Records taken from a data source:
########
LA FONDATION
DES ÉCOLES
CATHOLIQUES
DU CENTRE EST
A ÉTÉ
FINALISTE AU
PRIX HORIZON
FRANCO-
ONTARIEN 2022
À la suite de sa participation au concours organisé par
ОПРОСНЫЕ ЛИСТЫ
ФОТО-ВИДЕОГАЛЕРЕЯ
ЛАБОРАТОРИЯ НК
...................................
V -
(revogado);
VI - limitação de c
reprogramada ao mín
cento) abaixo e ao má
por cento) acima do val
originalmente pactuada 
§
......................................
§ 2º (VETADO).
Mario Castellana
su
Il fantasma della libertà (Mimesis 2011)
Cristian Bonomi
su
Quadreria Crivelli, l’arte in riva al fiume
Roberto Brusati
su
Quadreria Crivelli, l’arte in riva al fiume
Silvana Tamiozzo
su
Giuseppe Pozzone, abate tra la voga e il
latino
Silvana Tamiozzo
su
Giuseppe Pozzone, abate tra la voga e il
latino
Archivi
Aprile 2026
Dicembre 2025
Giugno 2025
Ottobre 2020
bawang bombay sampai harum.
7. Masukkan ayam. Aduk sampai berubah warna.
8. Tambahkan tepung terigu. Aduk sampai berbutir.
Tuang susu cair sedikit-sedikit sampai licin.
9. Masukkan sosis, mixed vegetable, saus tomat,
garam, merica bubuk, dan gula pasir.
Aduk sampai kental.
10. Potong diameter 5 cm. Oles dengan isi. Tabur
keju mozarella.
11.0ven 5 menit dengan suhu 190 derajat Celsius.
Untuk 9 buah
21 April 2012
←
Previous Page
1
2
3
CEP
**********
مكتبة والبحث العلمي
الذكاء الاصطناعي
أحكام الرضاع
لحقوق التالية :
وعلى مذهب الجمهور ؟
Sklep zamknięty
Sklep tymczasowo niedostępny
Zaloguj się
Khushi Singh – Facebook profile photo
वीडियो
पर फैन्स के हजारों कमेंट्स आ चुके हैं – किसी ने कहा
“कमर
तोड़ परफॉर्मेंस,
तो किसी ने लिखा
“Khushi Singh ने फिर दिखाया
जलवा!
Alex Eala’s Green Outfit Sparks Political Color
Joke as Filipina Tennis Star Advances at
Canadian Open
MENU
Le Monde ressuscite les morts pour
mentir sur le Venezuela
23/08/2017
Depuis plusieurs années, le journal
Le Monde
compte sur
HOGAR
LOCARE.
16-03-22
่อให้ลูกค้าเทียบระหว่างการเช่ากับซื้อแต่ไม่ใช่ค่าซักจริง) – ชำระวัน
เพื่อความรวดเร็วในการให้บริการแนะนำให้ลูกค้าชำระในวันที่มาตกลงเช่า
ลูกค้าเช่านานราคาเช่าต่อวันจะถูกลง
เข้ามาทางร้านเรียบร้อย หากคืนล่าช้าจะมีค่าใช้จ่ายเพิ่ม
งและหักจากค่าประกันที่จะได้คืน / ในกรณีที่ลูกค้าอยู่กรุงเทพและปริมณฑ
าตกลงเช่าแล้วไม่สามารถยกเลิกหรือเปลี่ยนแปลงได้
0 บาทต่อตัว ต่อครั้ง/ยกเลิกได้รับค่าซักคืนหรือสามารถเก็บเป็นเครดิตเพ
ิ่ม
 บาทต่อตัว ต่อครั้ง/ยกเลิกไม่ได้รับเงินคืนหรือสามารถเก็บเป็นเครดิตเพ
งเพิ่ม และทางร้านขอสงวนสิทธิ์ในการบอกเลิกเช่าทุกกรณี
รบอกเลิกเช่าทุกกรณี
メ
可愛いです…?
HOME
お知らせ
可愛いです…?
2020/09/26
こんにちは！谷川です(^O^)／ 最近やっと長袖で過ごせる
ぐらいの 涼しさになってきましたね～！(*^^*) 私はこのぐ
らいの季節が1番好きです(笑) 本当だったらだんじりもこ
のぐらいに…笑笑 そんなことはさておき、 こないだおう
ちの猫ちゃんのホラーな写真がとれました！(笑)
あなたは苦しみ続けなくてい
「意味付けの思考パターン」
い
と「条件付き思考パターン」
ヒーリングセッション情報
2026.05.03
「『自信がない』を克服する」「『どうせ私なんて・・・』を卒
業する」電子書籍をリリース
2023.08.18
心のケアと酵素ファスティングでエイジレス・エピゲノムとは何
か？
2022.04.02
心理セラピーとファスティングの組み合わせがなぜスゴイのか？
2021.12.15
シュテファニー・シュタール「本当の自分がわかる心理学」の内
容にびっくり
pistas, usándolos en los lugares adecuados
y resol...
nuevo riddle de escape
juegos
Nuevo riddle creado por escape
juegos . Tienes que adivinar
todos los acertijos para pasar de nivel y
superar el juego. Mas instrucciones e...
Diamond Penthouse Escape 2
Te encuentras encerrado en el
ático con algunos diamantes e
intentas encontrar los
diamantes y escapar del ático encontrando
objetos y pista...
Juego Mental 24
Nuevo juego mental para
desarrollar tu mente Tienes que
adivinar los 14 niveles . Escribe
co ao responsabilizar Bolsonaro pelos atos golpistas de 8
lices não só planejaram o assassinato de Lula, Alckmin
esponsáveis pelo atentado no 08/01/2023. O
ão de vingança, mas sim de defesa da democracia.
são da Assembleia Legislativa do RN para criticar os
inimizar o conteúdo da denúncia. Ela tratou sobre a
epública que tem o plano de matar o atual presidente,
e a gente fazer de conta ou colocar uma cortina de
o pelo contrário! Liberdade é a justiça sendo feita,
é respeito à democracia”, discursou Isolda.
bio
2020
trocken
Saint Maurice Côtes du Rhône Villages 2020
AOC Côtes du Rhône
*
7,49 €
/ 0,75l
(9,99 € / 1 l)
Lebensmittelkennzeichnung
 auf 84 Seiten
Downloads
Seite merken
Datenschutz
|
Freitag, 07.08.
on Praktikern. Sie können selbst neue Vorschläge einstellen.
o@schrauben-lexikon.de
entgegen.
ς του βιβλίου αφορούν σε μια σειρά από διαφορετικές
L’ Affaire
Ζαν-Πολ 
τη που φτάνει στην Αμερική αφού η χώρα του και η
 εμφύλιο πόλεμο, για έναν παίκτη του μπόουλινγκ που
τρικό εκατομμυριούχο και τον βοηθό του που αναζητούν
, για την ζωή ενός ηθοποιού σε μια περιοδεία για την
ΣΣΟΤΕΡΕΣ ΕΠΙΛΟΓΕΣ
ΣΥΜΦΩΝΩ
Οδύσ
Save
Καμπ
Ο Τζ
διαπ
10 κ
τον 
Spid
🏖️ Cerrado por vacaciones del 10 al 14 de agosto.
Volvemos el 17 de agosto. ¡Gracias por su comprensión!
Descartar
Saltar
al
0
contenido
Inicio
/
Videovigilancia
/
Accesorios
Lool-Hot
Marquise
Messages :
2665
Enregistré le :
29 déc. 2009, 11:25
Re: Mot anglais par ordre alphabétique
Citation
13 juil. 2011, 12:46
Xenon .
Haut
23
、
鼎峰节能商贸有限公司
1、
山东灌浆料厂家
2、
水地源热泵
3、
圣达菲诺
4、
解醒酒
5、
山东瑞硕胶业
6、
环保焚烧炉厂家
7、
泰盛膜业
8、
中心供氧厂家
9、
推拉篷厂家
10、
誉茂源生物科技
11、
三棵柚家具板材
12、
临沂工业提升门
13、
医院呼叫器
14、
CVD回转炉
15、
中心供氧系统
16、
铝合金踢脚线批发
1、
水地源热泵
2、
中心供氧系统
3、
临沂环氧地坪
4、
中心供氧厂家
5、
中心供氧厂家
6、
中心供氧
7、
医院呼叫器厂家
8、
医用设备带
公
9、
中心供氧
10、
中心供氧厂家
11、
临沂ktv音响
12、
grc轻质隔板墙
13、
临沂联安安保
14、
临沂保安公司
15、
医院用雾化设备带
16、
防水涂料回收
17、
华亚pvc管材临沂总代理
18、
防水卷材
########
PROBLEM DETAILS:
Count the lines of the material above that contain the string "adivinar", treating uppercase and lowercase as different, and give only that number.

ANSWER SPACE:
2